* **DATA SEGMENT**:
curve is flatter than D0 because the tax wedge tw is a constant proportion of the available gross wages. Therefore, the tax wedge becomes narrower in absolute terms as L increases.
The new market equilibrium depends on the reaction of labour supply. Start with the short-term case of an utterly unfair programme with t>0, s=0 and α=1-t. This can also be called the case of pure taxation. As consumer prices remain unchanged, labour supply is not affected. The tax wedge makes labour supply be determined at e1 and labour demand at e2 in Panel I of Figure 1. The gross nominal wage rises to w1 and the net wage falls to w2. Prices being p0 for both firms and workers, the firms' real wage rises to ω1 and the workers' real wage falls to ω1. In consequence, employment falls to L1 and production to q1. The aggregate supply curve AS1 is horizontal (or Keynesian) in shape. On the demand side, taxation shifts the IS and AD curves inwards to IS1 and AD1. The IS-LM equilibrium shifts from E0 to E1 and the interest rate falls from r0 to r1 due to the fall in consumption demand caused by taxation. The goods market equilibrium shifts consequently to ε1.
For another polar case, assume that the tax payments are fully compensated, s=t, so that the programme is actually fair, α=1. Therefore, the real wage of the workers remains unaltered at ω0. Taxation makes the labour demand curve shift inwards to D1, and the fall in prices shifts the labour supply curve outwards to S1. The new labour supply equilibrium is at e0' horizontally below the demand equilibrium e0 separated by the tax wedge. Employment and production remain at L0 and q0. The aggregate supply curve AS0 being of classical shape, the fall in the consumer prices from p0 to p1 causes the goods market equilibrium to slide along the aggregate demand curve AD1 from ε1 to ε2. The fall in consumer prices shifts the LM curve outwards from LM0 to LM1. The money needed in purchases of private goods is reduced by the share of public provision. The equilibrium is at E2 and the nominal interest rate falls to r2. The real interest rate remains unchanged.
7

* **WHAT NEEDS TO BE DONE**: Retype all the data, changing nothing.

* **YOUR RESPONSE**:
curve is flatter than D0 because the tax wedge tw is a constant proportion of the available gross wages. Therefore, the tax wedge becomes narrower in absolute terms as L increases.
The new market equilibrium depends on the reaction of labour supply. Start with the short-term case of an utterly unfair programme with t>0, s=0 and α=1-t. This can also be called the case of pure taxation. As consumer prices remain unchanged, labour supply is not affected. The tax wedge makes labour supply be determined at e1 and labour demand at e2 in Panel I of Figure 1. The gross nominal wage rises to w1 and the net wage falls to w2. Prices being p0 for both firms and workers, the firms' real wage rises to ω1 and the workers' real wage falls to ω1. In consequence, employment falls to L1 and production to q1. The aggregate supply curve AS1 is horizontal (or Keynesian) in shape. On the demand side, taxation shifts the IS and AD curves inwards to IS1 and AD1. The IS-LM equilibrium shifts from E0 to E1 and the interest rate falls from r0 to r1 due to the fall in consumption demand caused by taxation. The goods market equilibrium shifts consequently to ε1.
For another polar case, assume that the tax payments are fully compensated, s=t, so that the programme is actually fair, α=1. Therefore, the real wage of the workers remains unaltered at ω0. Taxation makes the labour demand curve shift inwards to D1, and the fall in prices shifts the labour supply curve outwards to S1. The new labour supply equilibrium is at e0' horizontally below the demand equilibrium e0 separated by the tax wedge. Employment and production remain at L0 and q0. The aggregate supply curve AS0 being of classical shape, the fall in the consumer prices from p0 to p1 causes the goods market equilibrium to slide along the aggregate demand curve AD1 from ε1 to ε2. The fall in consumer prices shifts the LM curve outwards from LM0 to LM1. The money needed in purchases of private goods is reduced by the share of public provision. The equilibrium is at E2 and the nominal interest rate falls to r2. The real interest rate remains unchanged.
7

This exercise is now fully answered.